Not much of a payoff, right?
Wait, it gets worse the longer you train.
Why on earth would you do something that gives you less and less progress and becomes harder and harder over time.
Goals.
Take pull-ups for example, a super demanding exercise. It recruits most of your back musculature. It requires technique and bunch of muscles to work in sync.
A decade ago I couldn’t pull myself up to the bar.
Today I can do them for reps.
My goal wasn’t to do pull-ups. It was to get stronger.
But if I were focusing solely on the number of pull-ups, I might have given up since progression in strength is not linear.
That’s why I don’t focus on the day-to-day happening anymore.
Instead I reflect, realign (if needed), and proceed in tiny increments.
80/20
There’s a Japanese saying:
If you get on the wrong train, get off at the nearest station. The longer it takes you to get off, the more expensive the trip will be.
Earlier this year I quit a job I was fantasising about getting for two years.
Then in October I handed in my resignation and joined a Swiss-based startup that works on an idea that I didn’t believe was possible.

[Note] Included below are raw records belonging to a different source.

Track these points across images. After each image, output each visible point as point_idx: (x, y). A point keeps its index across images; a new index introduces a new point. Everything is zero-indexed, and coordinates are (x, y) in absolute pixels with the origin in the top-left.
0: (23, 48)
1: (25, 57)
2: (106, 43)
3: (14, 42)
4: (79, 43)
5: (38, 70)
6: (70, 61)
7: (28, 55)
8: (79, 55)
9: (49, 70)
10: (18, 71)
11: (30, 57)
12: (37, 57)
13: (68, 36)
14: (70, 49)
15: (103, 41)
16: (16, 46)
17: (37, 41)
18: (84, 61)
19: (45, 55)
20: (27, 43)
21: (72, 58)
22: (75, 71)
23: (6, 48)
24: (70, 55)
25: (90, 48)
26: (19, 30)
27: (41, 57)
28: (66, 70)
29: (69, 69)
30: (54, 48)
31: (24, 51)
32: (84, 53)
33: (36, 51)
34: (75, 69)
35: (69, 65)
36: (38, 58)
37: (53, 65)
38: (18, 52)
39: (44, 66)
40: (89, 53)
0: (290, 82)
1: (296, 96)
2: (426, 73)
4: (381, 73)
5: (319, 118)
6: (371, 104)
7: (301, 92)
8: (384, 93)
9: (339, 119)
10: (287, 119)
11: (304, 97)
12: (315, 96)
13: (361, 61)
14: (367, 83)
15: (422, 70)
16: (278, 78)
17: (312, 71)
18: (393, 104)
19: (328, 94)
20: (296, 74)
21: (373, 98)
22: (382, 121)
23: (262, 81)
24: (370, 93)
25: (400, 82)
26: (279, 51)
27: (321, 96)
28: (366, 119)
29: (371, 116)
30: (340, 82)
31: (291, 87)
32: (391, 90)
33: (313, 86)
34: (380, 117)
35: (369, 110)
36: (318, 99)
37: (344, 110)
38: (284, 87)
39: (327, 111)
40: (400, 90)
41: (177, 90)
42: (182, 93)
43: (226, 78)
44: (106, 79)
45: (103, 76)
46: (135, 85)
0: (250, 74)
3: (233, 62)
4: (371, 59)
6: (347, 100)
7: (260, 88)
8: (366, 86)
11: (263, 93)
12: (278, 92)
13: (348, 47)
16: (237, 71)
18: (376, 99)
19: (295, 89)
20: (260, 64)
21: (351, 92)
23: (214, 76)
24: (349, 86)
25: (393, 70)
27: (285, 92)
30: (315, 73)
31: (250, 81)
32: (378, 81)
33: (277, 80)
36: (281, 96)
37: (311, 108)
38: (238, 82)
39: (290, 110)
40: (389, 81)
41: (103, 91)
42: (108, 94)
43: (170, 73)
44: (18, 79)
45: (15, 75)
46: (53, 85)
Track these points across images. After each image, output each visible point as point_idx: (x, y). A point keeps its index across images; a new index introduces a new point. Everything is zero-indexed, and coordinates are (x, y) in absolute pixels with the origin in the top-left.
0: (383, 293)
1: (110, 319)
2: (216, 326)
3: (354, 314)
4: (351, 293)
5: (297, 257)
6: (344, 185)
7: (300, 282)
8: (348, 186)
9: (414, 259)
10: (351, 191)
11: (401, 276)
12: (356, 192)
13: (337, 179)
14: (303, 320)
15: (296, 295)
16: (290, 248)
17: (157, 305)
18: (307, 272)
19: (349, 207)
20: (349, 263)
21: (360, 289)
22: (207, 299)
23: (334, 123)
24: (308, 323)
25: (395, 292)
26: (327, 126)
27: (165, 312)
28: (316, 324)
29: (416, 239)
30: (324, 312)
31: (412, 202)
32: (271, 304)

Until I tried their product and saw it for myself.
This is one of the most disruptive things in customer intelligence and market research I’ve seen in years and I’m working on it. 😱
This is incredible, but it happened late this year—in the last 20%.

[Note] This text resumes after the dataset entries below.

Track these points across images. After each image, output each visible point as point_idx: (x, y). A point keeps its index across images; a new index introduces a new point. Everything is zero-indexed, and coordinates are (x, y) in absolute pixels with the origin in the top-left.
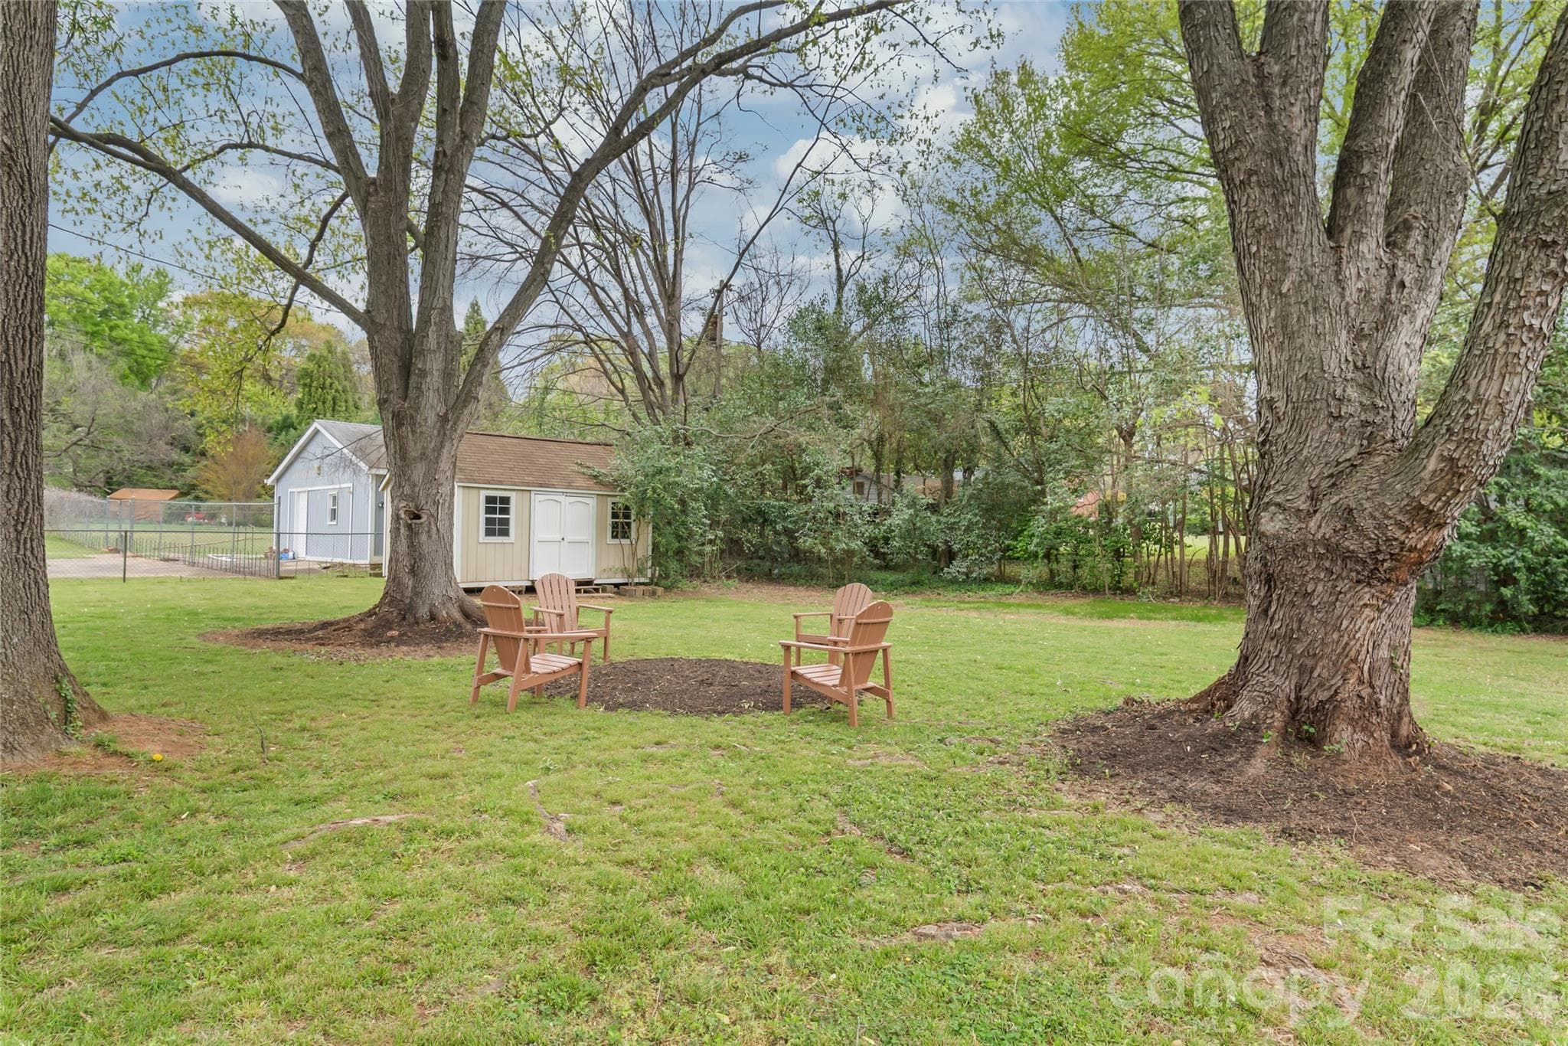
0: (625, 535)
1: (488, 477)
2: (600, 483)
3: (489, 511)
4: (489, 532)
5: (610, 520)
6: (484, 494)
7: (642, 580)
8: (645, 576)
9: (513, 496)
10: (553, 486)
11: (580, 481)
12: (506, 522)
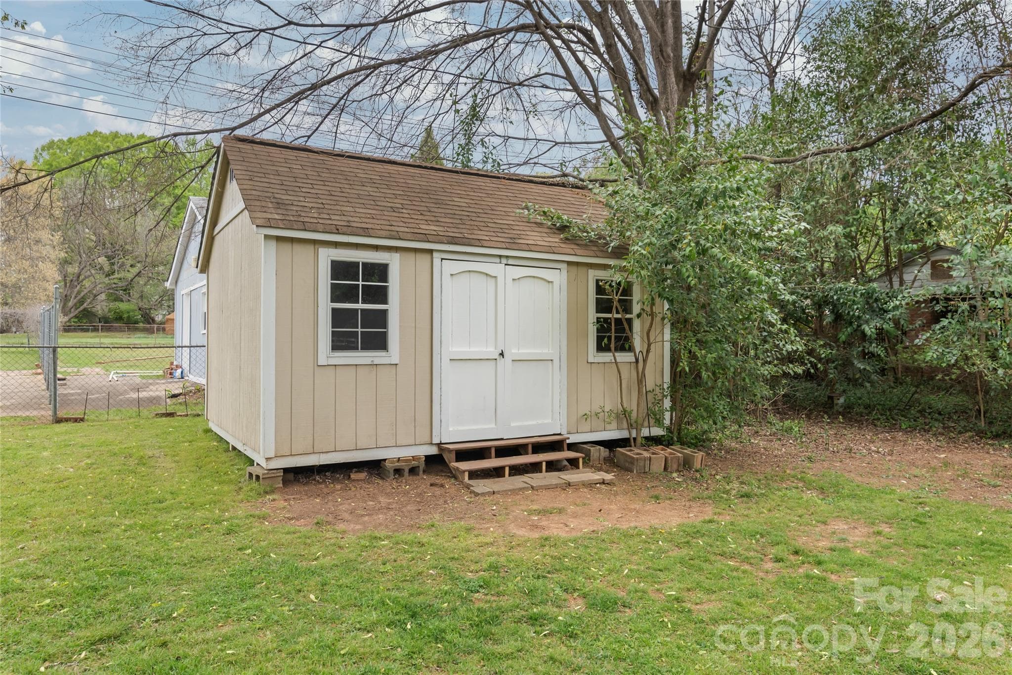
0: (624, 344)
1: (337, 220)
2: (572, 240)
3: (339, 293)
4: (341, 342)
5: (592, 315)
6: (327, 256)
7: (657, 431)
8: (659, 422)
9: (394, 262)
10: (479, 243)
11: (535, 237)
12: (381, 318)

I had many reasons not to quit my past job: I worked myself to a principal role, I felt I could retire from this company, I really understood what we were trying to do, and it was close to the holiday season anyway.
But I felt I was on the wrong train.
And I didn’t wait until New Year, to get financially stable “enough” (is there such a thing?), or to get the stars perfectly aligned.
I just got off at the nearest station.
This is all I want you to take into this year.
I appreciate your support and being such a kind reader.
Happy 2026!
ps.: Where’s your train headed in 2026?





Good luck with the journey on your current train, Akos.